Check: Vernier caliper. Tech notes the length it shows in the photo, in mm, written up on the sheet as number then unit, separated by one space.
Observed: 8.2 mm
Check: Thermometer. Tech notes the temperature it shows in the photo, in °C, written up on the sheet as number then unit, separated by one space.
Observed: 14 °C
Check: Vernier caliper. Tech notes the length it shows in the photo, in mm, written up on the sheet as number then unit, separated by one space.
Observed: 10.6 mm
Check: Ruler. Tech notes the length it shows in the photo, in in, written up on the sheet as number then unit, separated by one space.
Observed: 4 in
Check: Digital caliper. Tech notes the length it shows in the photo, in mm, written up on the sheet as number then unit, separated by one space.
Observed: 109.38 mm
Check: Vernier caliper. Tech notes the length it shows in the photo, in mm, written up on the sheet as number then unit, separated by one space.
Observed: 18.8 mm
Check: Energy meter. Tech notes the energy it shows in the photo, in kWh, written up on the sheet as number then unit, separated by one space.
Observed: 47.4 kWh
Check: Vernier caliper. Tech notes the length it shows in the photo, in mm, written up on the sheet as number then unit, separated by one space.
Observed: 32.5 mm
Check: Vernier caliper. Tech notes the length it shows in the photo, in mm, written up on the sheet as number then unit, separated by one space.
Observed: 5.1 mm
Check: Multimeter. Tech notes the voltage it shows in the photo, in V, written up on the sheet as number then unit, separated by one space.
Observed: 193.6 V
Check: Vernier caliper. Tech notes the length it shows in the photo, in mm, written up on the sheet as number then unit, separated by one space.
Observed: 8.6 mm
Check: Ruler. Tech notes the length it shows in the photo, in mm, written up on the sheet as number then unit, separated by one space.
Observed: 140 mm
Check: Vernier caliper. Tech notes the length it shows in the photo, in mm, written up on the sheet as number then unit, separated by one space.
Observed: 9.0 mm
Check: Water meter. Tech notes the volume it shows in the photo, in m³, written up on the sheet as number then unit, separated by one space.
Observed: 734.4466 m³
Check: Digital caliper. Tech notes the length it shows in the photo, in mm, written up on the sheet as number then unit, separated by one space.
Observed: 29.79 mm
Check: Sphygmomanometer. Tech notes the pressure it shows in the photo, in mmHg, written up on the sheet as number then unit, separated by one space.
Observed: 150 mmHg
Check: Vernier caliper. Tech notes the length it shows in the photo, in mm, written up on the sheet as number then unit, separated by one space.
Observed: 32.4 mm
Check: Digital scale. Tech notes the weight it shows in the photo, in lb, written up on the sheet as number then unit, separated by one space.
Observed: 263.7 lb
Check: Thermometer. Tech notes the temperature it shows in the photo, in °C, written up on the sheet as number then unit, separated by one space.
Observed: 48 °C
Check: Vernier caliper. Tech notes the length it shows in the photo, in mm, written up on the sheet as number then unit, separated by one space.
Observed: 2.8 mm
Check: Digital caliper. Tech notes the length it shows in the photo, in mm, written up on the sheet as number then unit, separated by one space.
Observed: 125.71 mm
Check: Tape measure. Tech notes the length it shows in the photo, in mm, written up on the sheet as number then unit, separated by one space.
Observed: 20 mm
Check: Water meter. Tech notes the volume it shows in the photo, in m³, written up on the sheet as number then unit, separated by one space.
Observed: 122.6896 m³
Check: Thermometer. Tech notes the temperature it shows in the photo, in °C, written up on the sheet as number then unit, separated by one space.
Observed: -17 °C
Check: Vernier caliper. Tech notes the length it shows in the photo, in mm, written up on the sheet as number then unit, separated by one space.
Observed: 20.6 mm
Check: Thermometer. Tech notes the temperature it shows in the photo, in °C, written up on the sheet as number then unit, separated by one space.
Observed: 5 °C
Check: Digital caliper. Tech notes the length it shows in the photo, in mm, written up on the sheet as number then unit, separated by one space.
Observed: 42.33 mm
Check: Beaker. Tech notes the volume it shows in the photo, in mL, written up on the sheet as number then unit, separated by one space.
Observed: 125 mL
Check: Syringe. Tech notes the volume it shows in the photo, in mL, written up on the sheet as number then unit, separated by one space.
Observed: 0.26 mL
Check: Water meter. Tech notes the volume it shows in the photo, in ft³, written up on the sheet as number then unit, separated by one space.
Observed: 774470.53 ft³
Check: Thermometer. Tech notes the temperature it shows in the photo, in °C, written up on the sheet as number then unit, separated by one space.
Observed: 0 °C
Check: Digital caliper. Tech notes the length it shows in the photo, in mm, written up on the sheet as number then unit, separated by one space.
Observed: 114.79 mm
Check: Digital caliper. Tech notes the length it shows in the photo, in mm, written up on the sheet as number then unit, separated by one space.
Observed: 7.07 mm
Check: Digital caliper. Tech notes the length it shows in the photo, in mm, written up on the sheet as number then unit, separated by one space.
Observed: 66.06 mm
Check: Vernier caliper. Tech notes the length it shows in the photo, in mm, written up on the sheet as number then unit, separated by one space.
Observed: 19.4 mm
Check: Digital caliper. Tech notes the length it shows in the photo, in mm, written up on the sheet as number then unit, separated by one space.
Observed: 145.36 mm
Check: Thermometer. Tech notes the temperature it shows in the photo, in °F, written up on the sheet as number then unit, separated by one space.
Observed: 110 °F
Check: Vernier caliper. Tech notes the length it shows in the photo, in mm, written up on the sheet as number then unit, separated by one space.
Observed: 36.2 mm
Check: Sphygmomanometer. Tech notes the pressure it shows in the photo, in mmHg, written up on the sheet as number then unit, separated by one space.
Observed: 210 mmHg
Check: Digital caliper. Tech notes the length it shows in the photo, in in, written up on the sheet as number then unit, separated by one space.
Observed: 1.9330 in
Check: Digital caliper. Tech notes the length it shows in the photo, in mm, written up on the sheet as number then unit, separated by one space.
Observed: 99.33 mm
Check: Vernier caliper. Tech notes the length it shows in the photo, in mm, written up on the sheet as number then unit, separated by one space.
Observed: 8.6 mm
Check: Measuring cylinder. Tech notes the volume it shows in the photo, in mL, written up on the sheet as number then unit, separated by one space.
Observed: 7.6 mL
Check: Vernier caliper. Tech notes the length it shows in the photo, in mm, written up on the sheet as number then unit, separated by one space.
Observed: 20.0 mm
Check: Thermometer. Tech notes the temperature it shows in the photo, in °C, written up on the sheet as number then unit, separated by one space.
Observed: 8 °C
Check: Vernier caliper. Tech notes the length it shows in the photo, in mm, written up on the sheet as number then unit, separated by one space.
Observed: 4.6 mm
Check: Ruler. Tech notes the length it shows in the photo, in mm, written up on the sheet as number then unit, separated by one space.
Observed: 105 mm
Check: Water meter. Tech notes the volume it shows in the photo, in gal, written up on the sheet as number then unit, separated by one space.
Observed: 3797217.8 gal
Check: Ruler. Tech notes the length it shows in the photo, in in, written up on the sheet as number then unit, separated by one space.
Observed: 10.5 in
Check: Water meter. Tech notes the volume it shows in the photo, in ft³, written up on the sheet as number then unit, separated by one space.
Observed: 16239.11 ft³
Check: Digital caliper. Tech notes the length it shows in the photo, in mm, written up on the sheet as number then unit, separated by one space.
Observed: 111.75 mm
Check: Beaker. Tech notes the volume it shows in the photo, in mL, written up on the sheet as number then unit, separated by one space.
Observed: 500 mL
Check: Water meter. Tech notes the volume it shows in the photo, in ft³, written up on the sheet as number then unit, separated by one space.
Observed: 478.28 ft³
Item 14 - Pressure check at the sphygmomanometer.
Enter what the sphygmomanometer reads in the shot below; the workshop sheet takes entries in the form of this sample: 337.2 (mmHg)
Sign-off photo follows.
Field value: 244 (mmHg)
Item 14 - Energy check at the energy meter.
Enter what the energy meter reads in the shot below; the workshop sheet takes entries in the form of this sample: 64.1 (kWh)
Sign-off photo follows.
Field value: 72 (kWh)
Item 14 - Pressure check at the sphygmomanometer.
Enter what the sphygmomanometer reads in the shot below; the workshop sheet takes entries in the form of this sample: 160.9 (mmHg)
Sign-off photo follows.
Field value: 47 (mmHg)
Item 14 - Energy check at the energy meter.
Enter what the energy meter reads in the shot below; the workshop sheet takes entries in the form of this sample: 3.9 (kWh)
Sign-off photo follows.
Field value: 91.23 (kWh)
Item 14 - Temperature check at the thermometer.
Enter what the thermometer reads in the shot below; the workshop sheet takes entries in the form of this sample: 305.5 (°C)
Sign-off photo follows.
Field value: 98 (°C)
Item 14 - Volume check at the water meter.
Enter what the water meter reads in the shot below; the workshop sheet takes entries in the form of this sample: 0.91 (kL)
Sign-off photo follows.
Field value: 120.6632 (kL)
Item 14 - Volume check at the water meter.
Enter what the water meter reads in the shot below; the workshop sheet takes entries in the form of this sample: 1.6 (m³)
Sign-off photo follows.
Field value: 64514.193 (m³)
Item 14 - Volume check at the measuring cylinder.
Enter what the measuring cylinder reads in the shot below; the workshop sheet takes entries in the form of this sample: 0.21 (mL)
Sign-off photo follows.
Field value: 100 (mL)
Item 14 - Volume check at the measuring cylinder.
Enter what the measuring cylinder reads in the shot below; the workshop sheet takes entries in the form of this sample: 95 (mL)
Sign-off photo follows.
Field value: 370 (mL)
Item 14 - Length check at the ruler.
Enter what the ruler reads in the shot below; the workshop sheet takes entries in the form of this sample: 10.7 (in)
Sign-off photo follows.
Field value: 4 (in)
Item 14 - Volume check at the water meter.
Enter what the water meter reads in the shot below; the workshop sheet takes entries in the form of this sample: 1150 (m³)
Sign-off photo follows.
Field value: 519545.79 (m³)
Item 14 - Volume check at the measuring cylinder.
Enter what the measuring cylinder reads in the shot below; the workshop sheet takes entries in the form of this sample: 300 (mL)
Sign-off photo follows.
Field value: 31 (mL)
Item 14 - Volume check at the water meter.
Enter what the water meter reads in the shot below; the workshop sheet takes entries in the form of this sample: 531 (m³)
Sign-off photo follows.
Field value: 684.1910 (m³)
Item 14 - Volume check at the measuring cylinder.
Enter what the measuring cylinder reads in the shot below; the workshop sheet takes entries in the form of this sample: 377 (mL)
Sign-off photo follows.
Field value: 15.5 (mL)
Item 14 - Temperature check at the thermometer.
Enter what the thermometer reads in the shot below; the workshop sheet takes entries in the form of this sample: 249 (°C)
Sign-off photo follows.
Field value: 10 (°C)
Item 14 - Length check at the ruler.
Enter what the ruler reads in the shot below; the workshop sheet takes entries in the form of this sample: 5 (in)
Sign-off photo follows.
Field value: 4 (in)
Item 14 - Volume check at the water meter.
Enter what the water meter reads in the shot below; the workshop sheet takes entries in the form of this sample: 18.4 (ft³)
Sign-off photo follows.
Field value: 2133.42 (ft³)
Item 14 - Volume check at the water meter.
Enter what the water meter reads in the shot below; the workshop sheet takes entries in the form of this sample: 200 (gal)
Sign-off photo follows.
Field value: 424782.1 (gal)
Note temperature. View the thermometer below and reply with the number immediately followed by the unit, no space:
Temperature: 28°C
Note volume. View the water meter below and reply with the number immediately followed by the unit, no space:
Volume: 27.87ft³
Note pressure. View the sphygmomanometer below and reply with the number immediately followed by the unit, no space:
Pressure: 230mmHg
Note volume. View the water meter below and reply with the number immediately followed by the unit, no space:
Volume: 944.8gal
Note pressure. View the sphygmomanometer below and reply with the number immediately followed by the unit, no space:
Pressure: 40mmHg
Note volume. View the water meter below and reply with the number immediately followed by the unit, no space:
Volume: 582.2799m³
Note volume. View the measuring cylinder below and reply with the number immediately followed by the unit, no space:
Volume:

□ □ □ □ □

### TASK
Extract, word for word, the stretch of the records above from the line containing "in °F, written" through the line containing "Observed: 99.33 mm", with both of those lines included.

### COMPLETED EXERCISE
Check: Thermometer. Tech notes the temperature it shows in the photo, in °F, written up on the sheet as number then unit, separated by one space.
Observed: 110 °F
Check: Vernier caliper. Tech notes the length it shows in the photo, in mm, written up on the sheet as number then unit, separated by one space.
Observed: 36.2 mm
Check: Sphygmomanometer. Tech notes the pressure it shows in the photo, in mmHg, written up on the sheet as number then unit, separated by one space.
Observed: 210 mmHg
Check: Digital caliper. Tech notes the length it shows in the photo, in in, written up on the sheet as number then unit, separated by one space.
Observed: 1.9330 in
Check: Digital caliper. Tech notes the length it shows in the photo, in mm, written up on the sheet as number then unit, separated by one space.
Observed: 99.33 mm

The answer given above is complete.